I'm trying to decide how best to design a data pipeline that will involve Spark Streaming.
The essential process I imagine is:
- Set up a streaming job that watches a fileStream (this is the consumer)
- Do a bunch of computation elsewhere, which populates that file (this is the producer)
- The streaming job consumes the data as it comes in, performing various actions
- When the producer is done, wait for all the streaming computations to finish, and tear down the streaming job.
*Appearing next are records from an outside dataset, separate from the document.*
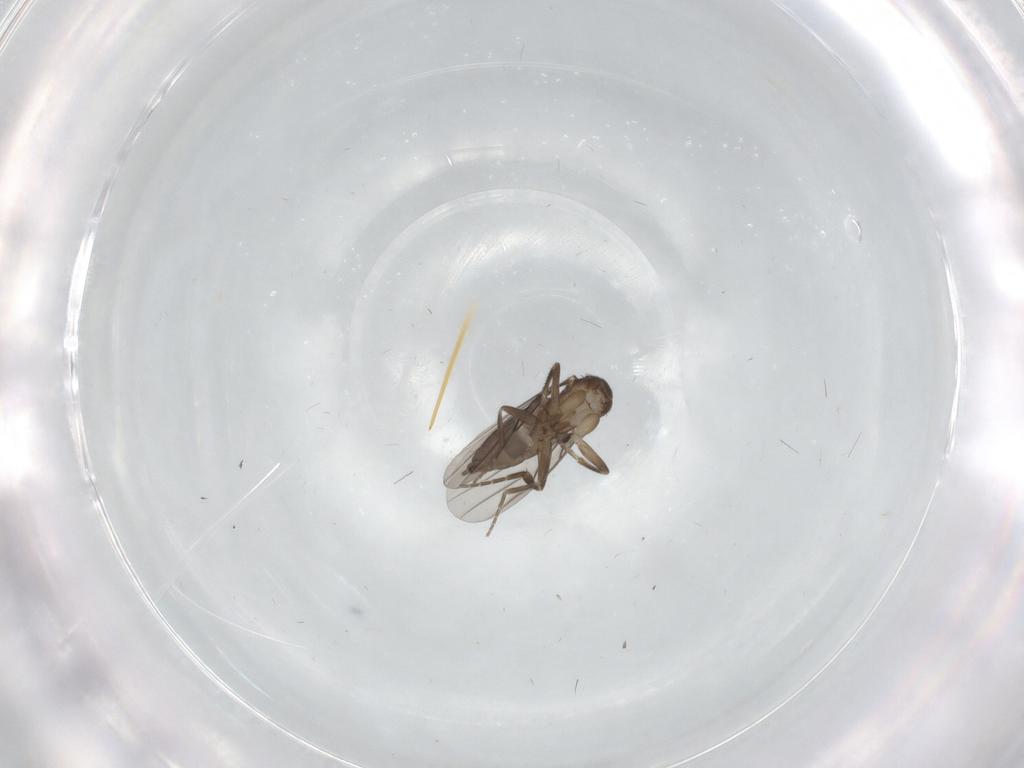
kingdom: Animalia
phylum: Arthropoda
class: Insecta
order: Diptera
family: Phoridae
It's step (4) that has me confused. I'm not sure how to shut it down gracefully. Recommendations I've found generally seem to recommend "Ctrl-C" on the driver, along with the spark.streaming.stopGracefullyOnShutdown
config setting
I don't like that approach since it requires the producing code to somehow access the consumer's driver and send it a signal. These two systems could be completely unrelated; this is not necessarily easy to do. Plus, there is already a communication channel — the fileStream — can't I use that?
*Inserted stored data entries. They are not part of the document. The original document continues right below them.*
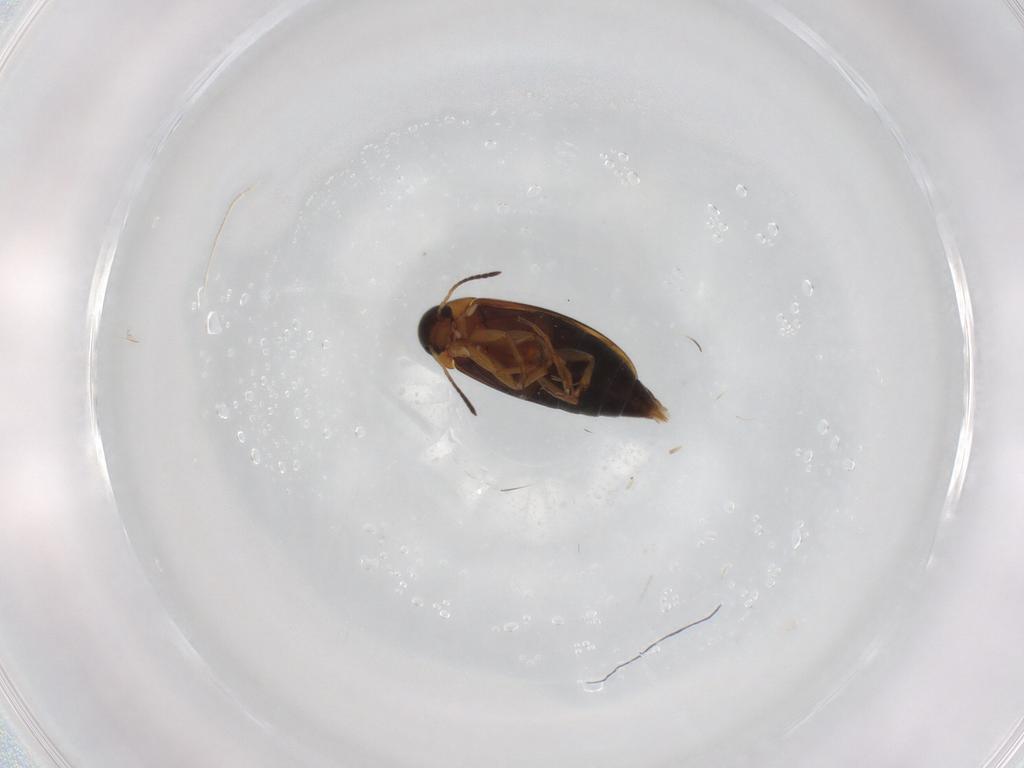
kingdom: Animalia
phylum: Arthropoda
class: Insecta
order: Coleoptera
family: Scraptiidae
In a traditional threaded producer/consumer situation, one common technique is to use a "poison pill". The producer sends a special piece of data indicating "no more data", then you wait for your consumers to exit.
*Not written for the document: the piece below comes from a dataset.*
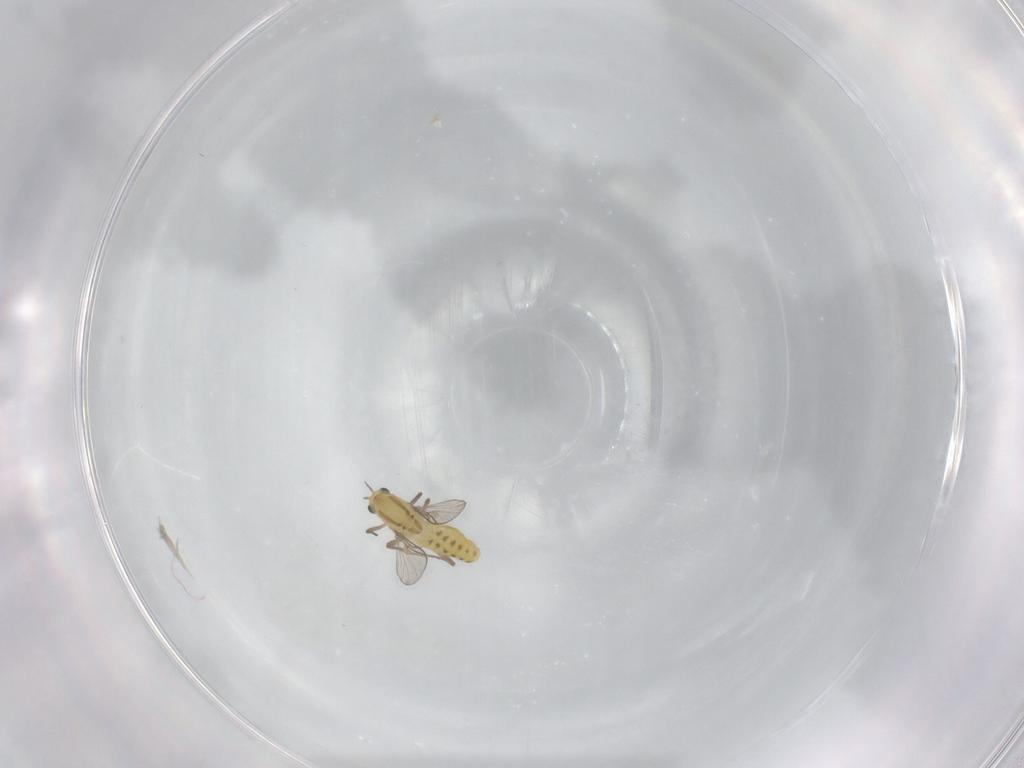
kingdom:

Is there a reason this can't be done in Spark?
Surely there is a way for the stream processing code, upon seeing some special data, to send a message back to its driver?
The Spark docs have an example of listening to a socket, with socketTextStream
, and it somehow is able to terminate when the producer is done. I haven't dived into that code yet, but this seems like it should be possible.
Any advice? Is this fundamentally wrong-headed?